**Source data:**
Segment Open

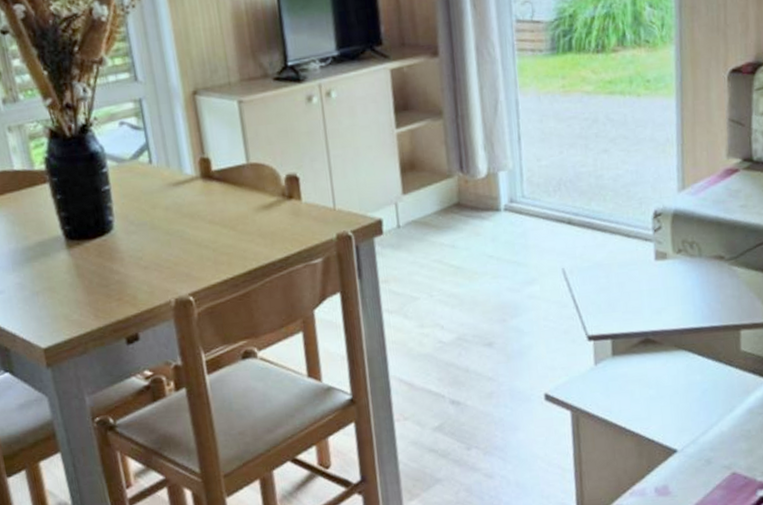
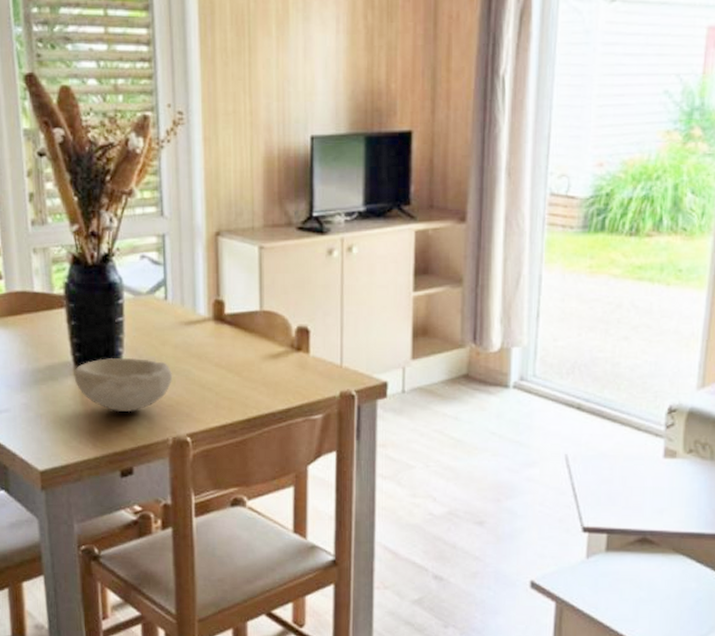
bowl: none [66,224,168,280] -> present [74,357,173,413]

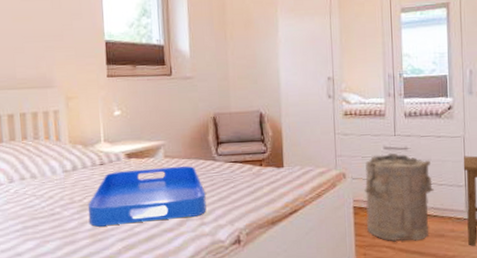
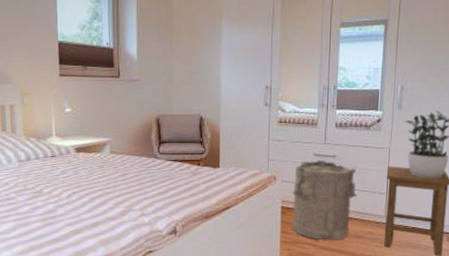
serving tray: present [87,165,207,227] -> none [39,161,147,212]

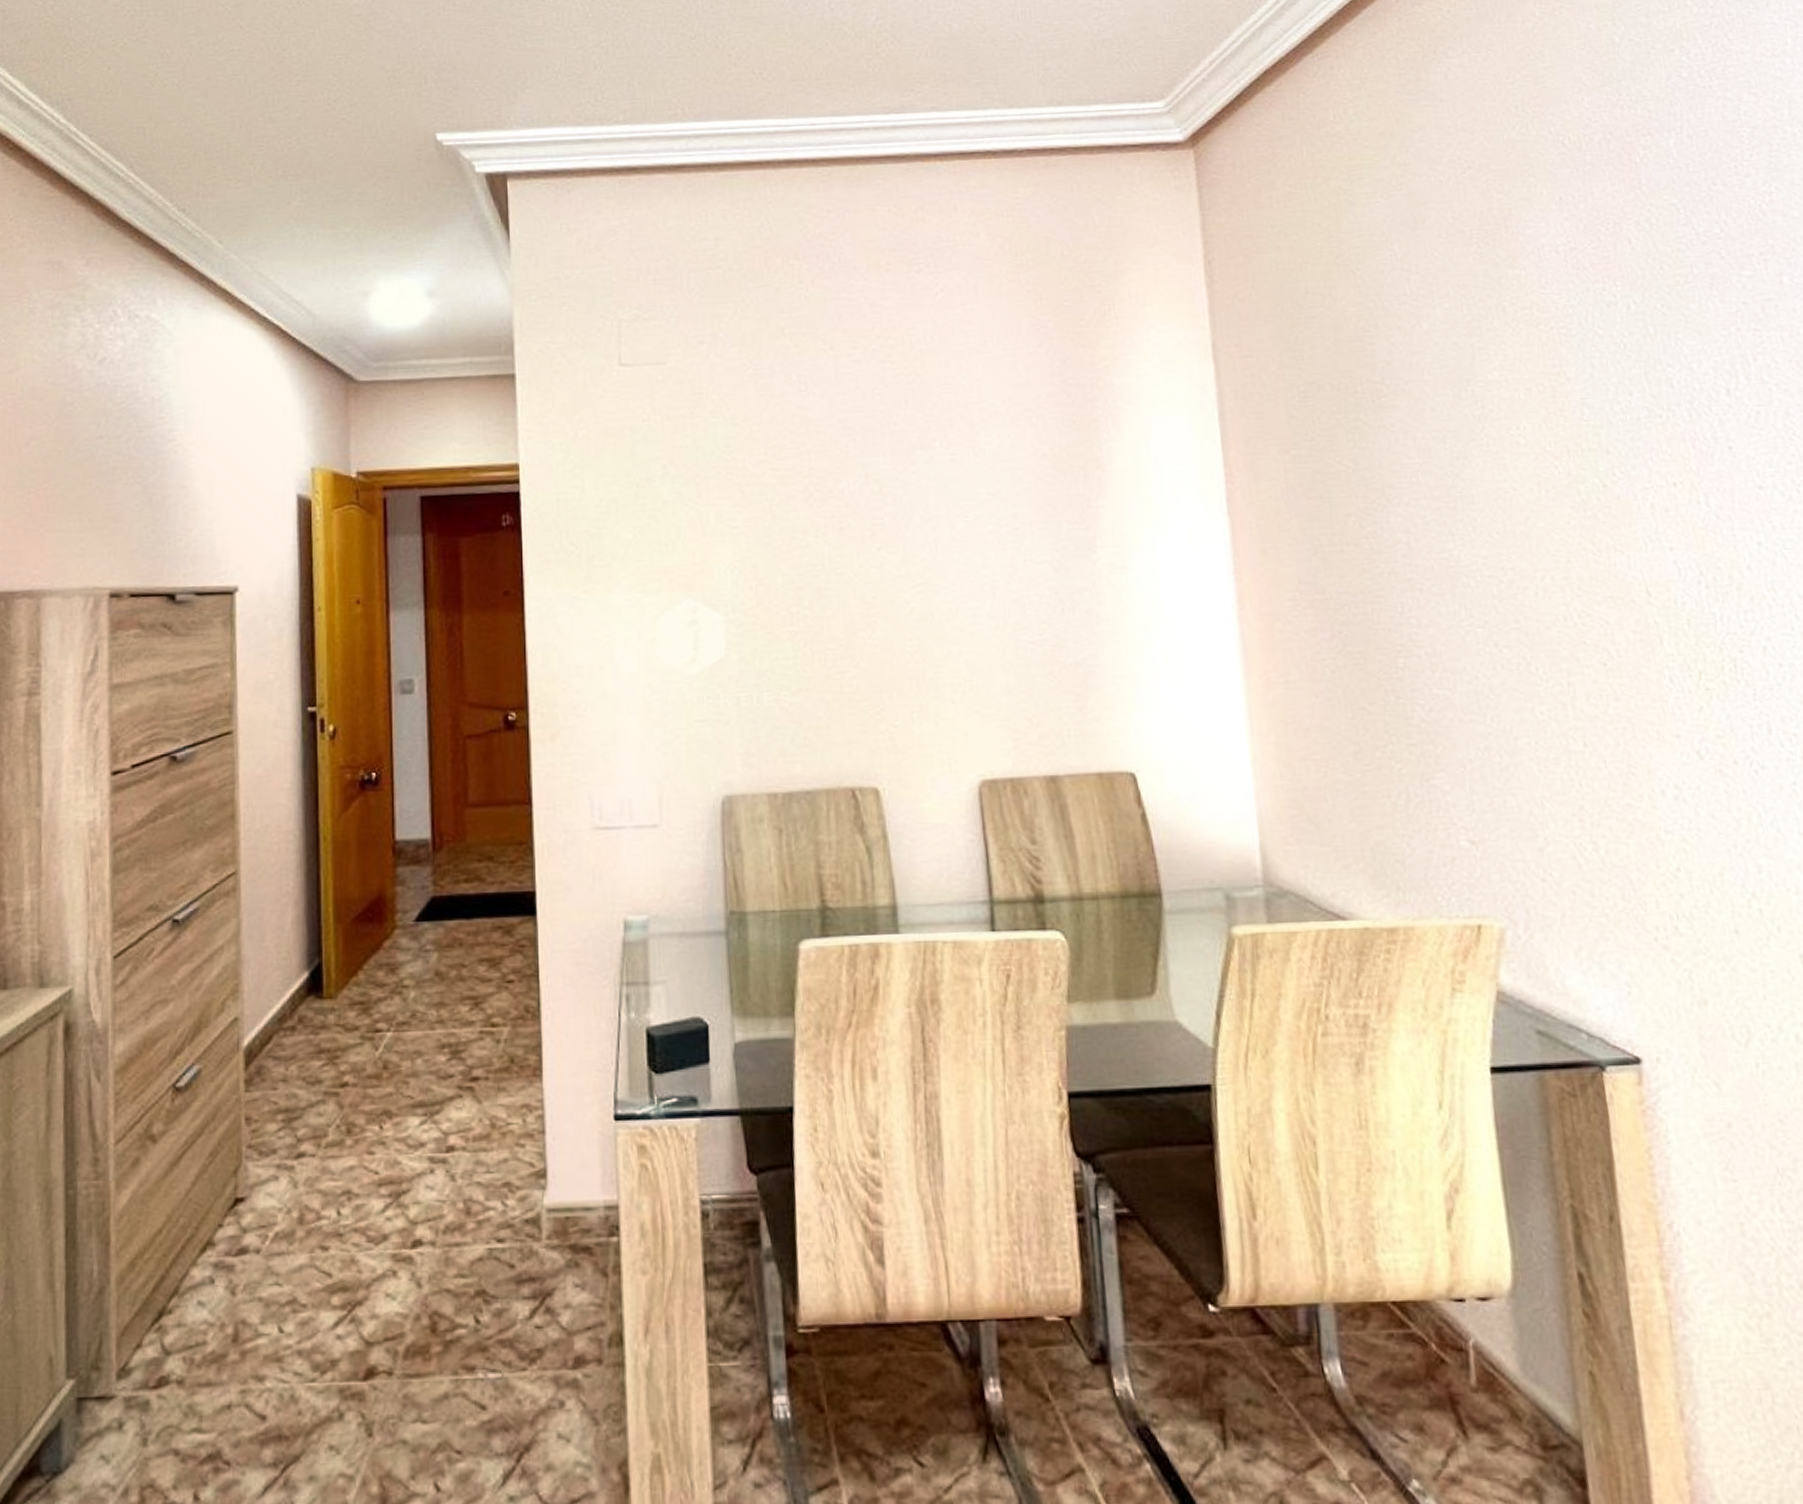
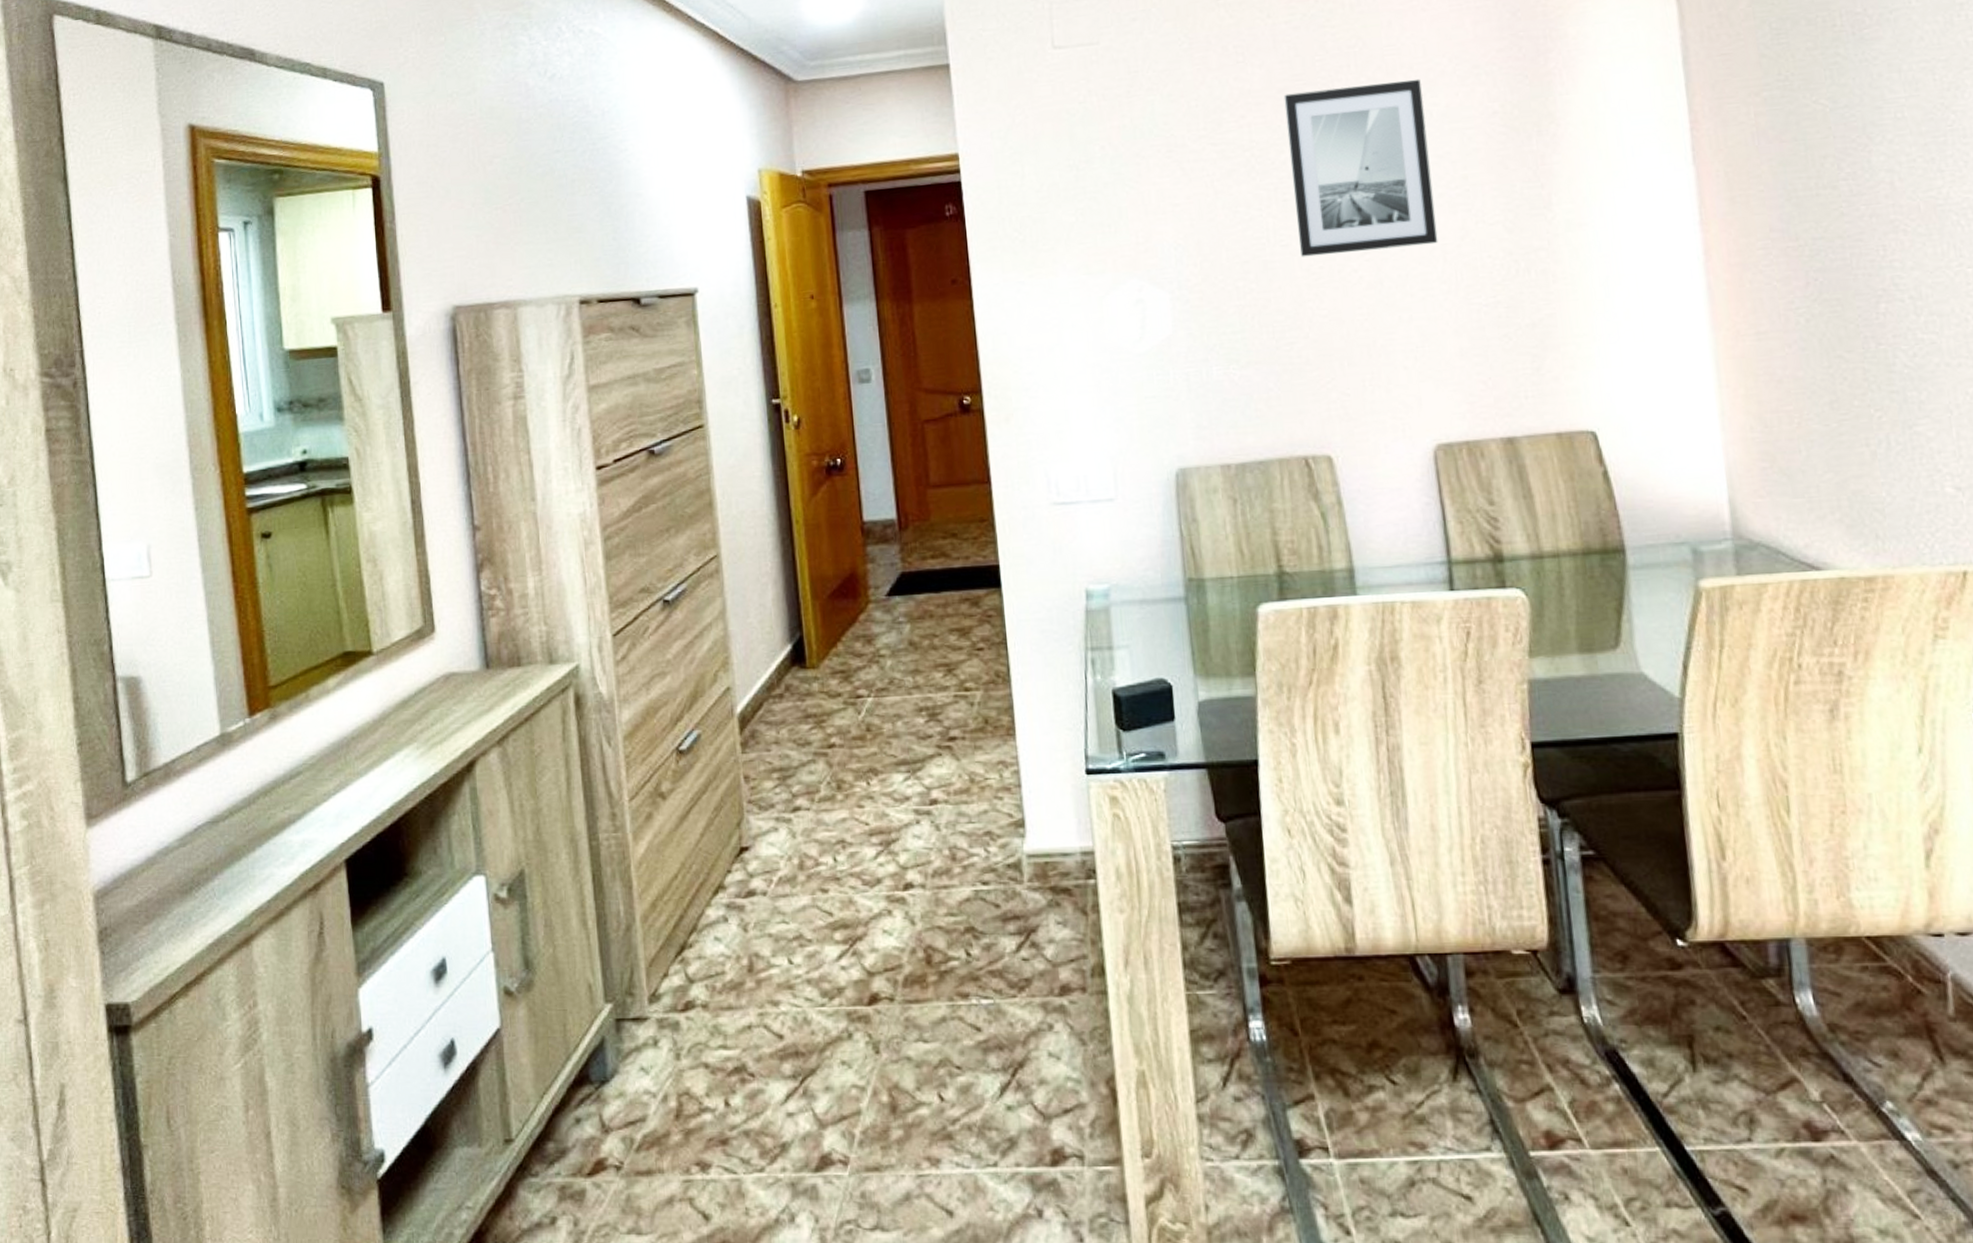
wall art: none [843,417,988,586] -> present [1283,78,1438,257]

Segment Closed

**Your task:**
The output is to be the material in full and unaltered, with pictures omitted.

**Expected answer:**
bowl: none [66,224,168,280] -> present [74,357,173,413]

serving tray: present [87,165,207,227] -> none [39,161,147,212]

wall art: none [843,417,988,586] -> present [1283,78,1438,257]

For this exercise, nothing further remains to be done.